E proprio in questa accezione Rosetta Cucchi ha interpretato il
soggetto di Adina, a dispetto del suo sottofondo potenzialmente tragico. Così
l’ambientazione è in un’allegra festa di matrimonio (fra Califo e Adina) e poco
traspare del dramma della protagonista e del suo innamorato Selimo. Salvo il loro
arresto al momento della tentata fuga, arresto peraltro eseguito da guardie
abbigliate come nelle più classiche vignette di cartoon satirici.
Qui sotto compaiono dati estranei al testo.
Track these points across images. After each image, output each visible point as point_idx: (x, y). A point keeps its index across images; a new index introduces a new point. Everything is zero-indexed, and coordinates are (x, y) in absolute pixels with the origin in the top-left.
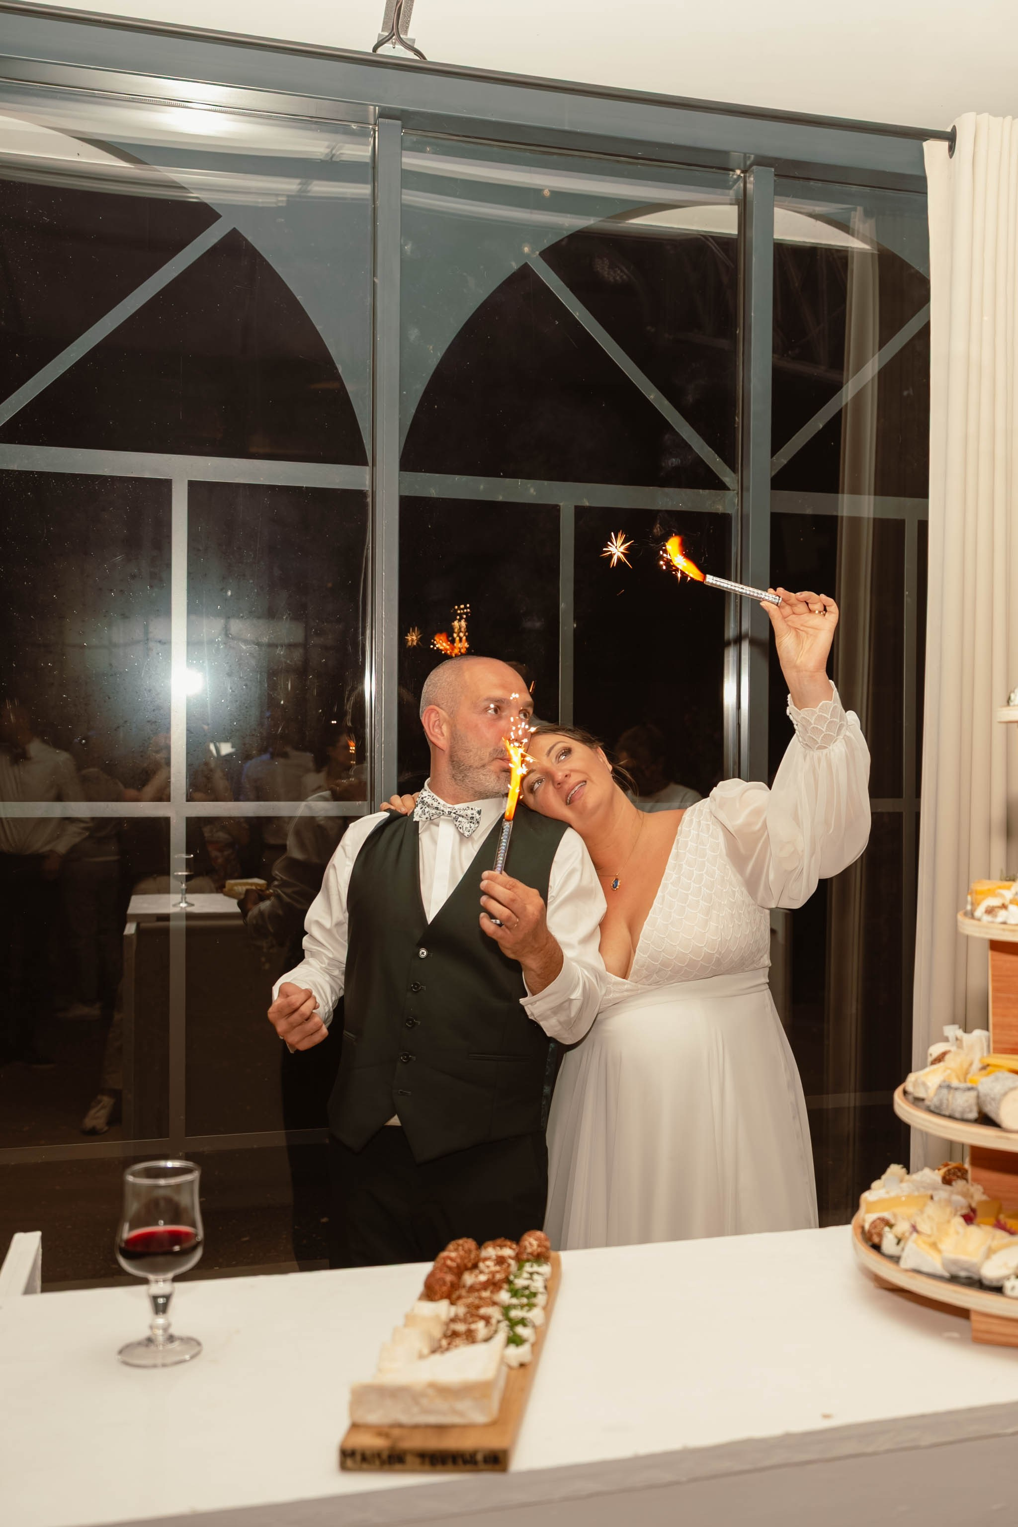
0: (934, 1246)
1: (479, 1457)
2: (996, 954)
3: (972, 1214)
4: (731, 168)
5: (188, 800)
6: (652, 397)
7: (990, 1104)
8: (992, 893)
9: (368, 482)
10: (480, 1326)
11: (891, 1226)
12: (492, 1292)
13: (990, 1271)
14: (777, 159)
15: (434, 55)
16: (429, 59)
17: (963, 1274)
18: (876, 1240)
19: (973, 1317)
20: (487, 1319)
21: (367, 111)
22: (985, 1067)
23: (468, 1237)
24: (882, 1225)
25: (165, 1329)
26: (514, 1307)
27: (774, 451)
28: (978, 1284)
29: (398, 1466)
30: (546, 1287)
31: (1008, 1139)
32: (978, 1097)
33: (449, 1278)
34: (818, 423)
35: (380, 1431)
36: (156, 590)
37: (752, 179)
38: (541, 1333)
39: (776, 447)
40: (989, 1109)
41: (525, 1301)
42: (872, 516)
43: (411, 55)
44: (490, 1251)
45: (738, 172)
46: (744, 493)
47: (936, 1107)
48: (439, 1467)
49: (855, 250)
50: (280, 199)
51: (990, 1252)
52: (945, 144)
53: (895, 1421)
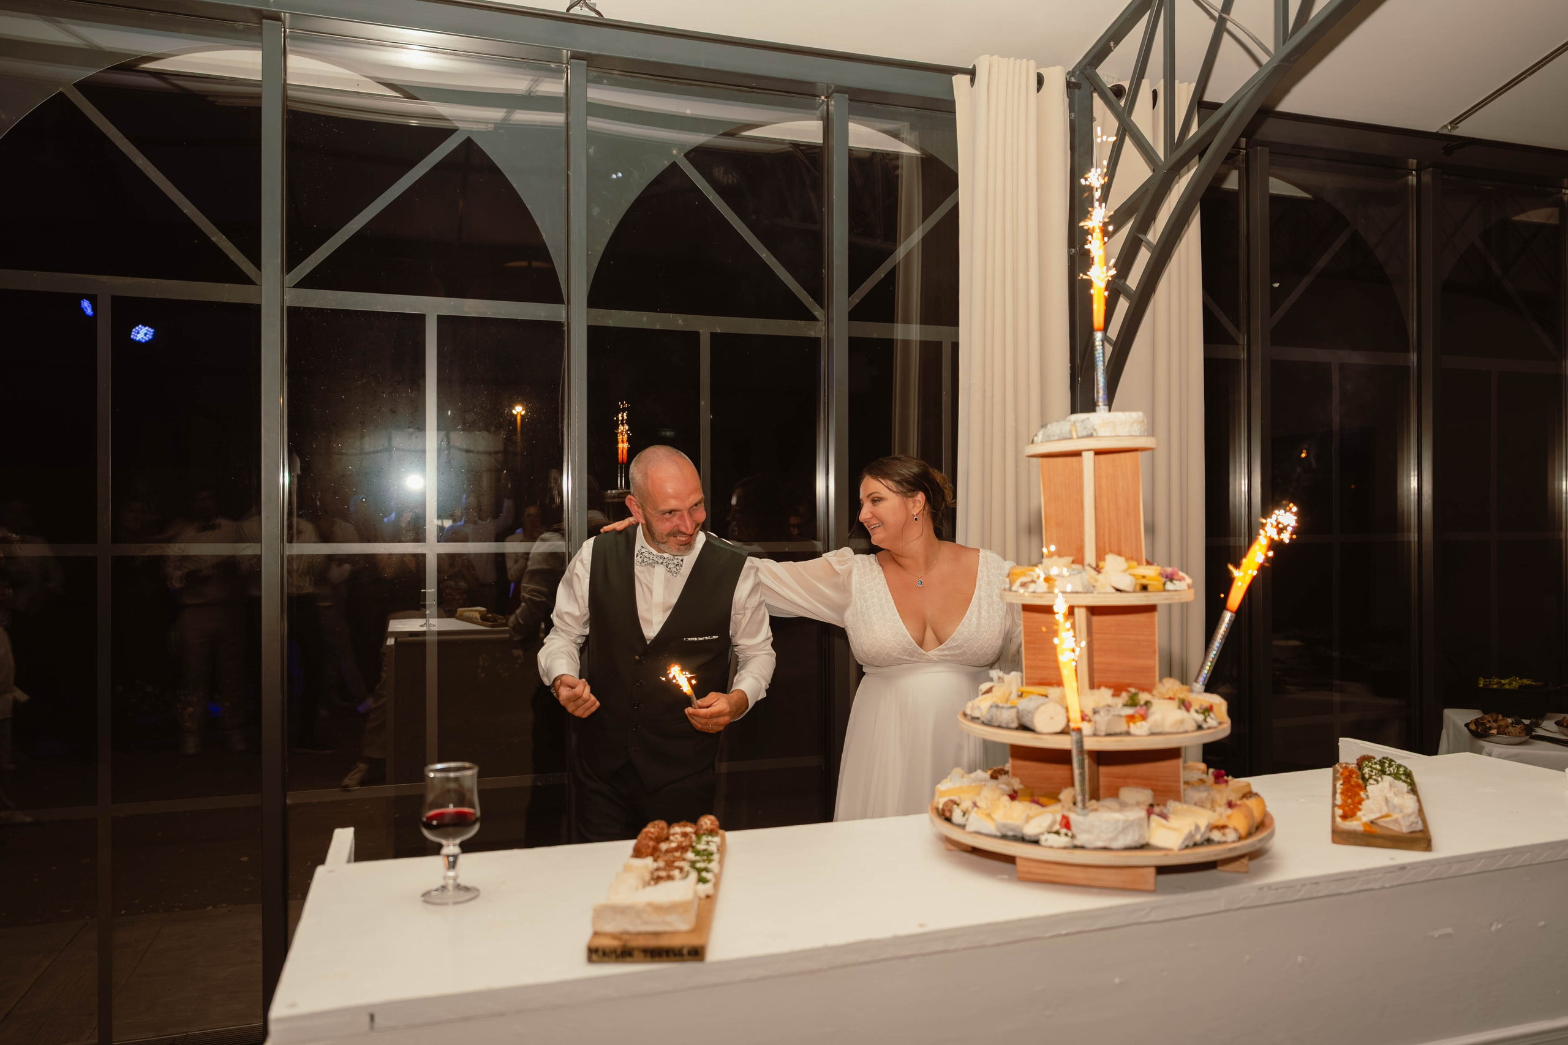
0: (989, 816)
1: (685, 951)
2: (1026, 613)
3: (1015, 795)
4: (817, 94)
5: (438, 542)
6: (764, 255)
7: (1027, 716)
8: (1023, 574)
9: (564, 315)
10: (676, 873)
11: (958, 805)
12: (682, 853)
13: (1030, 830)
14: (850, 88)
15: (609, 14)
16: (605, 17)
17: (1010, 833)
18: (947, 814)
19: (1018, 861)
20: (681, 869)
21: (561, 54)
22: (1021, 696)
23: (662, 819)
24: (951, 804)
25: (455, 879)
26: (699, 861)
27: (850, 293)
28: (1023, 839)
29: (628, 959)
30: (718, 850)
31: (1040, 739)
32: (1018, 712)
33: (651, 843)
34: (880, 273)
35: (614, 936)
36: (415, 392)
37: (833, 103)
38: (718, 878)
39: (852, 290)
40: (1026, 721)
41: (705, 858)
42: (918, 339)
43: (593, 14)
44: (677, 829)
45: (823, 98)
46: (830, 323)
47: (989, 721)
48: (657, 959)
49: (904, 154)
50: (490, 126)
51: (1028, 819)
52: (968, 77)
53: (969, 928)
La scena di Tiziano Santi è assolutamente statica: una gigantesca torta nuziale
a tre piani, sui quali si muovono protagonisti e figuranti (o coristi) e
all’interno della quale si intravedono ambienti domestici. I costumi di Claudia Pernigotti nulla hanno a che
vedere con il testo del Bevilacqua,
riproducendo una fauna umana popolata da tamarri o capi-cosca (Califo) e
moderni eunuchi (Alì, che calza scarpe da donna, peraltro con tacco basso per
evitare... cadute) con la quale devono convivere i poveri Selimo e Adina (anche
loro tutt’altro che sobri nei rispettiivi abbigliamenti). Anonimo invece il
giardiniere Mustafà, con qualche vegetale in testa. Daniele Naldi firma l’impiego delle luci, piuttosto elementare:
sempre chiaro abbagliante, salvo che nel siparietto notturno.
Tutto sommato uno spettacolo
accattivante e scorrevole, che il pubblico ha mostrato di gradire assai, con
calorosi applausi e numerose chiamate per tutti.